The wrecked St. John’s Hospital looms on the horizon in this view into the heart of Joplin’s Ground Zero from the deck of a flattened house on Connor Street.
I didn’t blog yesterday because I was kinda busy.
I was up at 4:45 a.m. and down at Dr. Susan Myshka’s office in time for a 6:15 a.m. departure in a four-truck convoy of shoes, medical supplies and other stuff for tornado victims in Joplin, Mo.
Generous folks in Northeast Arkansas and Jonesboro had donated thousands of pairs of new and gently used shoes over a three-day period. We ended up hauling 10 big washer/dryer cardboard boxes full of them – almost 14 cubic yards of men’s, women’s and children’s shoes – in response to a specific request for shoes from disaster relief folks in Joplin.
It’s about a five-hour drive from Jonesboro to Joplin. We stopped for a quick McDonald’s lunch at Springfield, Mo., and arrived in Joplin a little after noon in the middle of an intense thunderstorm.
My Garmin Zumo 550 GPS guided us to Forest Park Baptist Church where we were turned away because they already had more shoes than they knew what to do with.
Susan called her contact at one of the Catholic churches and we ended up taking our cargo to McAuley Catholic High School where students unloaded our trailers and trucks of shoes and two pallets of baby wipes and stacked the stuff in the school’s two gyms.
Susan noticed a couple and their little girl standing around looking forlorn and discovered they had been waiting for an hour for some shoes. She led them into the gym and made sure they were properly shod. Here’s Hailey Beaman, 7, with her new shoes.
That’s her mother, Vickie Beaman, behind her.
After several phone calls, it became apparent that things are still in chaos when it comes to accepting donations of medical supplies. We ended up stuffing wheelchairs, neck braces, surgical gloves, several pairs of crutches, arm and leg braces and other items into the SUVs of a nurse and a doctor’s wife with a request that they take them where they’d do the most good.
Father J. Friddel, a priest we met at McAuley Catholic High School, said the community needs a week or two to get organized to properly accept, store and distribute the tons of donated materials and supplies that pour in daily from across the country. He urged Susan and others to be patient and hold off on more donations until things are more coordinated in Joplin.
Our mission accomplished, we split up. The two older couples who participated in the project opted to spend the night in the area rather than do another five-hour drive yesterday.
Susan’s assistant Judy and another woman with whom she rode headed back and Susan and I did a brief tour of the disaster area.
I’ve seen widespread tornado devastation before when I was a reporter for The Indianapolis News, in particular the Super Outbreak of tornados in April, 1974, that flattened much of Monticello and Rochester in Indiana. But the devastation at Joplin was significantly worse. I was particularly struck by one house we saw on the edge of the affected area where the whole house had been carried away and smashed, leaving the basement exposed. It’s hard to imagine how anyone could have survived in that basement.

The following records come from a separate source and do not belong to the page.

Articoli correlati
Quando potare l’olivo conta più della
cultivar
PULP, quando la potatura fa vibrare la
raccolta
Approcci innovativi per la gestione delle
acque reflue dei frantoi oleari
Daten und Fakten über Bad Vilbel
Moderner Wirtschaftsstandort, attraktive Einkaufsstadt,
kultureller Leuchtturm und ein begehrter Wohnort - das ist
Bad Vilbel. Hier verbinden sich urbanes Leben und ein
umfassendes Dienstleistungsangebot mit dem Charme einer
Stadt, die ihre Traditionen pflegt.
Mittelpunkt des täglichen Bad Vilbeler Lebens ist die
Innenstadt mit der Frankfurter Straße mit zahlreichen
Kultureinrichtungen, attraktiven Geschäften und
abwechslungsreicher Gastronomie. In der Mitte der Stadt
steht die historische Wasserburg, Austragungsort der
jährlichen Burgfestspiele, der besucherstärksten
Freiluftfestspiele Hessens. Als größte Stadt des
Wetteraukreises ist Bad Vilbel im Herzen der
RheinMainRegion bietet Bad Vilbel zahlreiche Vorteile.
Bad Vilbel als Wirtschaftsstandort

We saw a few families picking through the debris of their homes and a crew of yellow hard-hatted emergency workers busy with what looked like a body recovery in what used to be a house.
Signs advertising free food are everywhere and we noticed a fitness center offering free laundry service and free showers to the newly homeless.
A little context from the local FOX channel:
Officials in Joplin, MO have upped the death toll from last Sunday’s massive tornado to at least 139 people. The updated total that was released Saturday rose by seven. The state has been working to pare down the list of people missing and unaccounted for in the wake of the disaster. The original list of 232 had dropped to 156 by Friday.
More and more of those killed in the storm are being identified. On Saturday, the state of Missouri released a list of 31 individuals whose next-of- kin had been notified of their deaths. The victims ages range from 6 to 92.
The tornado was the deadliest single U.S. twister in more than six decades.
After a so-so buffet dinner at a T/A travel center (truck stop), we treated ourselves to a quick tour of the Bass Pro Shops Outdoor World. It’s the mothership of Bass Pro Shops and the sign over the front door proclaims it”s “The Granddaddy of all Outdoor Shops.”
And, yes, it is. We only saw a fraction of it and noted they have two more buildings under construction at the complex there in Springfield.
I contented myself with buying 50 rounds of 9mm Luger ammo for $16.24, tax included.
I got home a few minutes before midnight, hit the sack and was up about 9 a.m. today.
Now I have to write a story about it for the paper.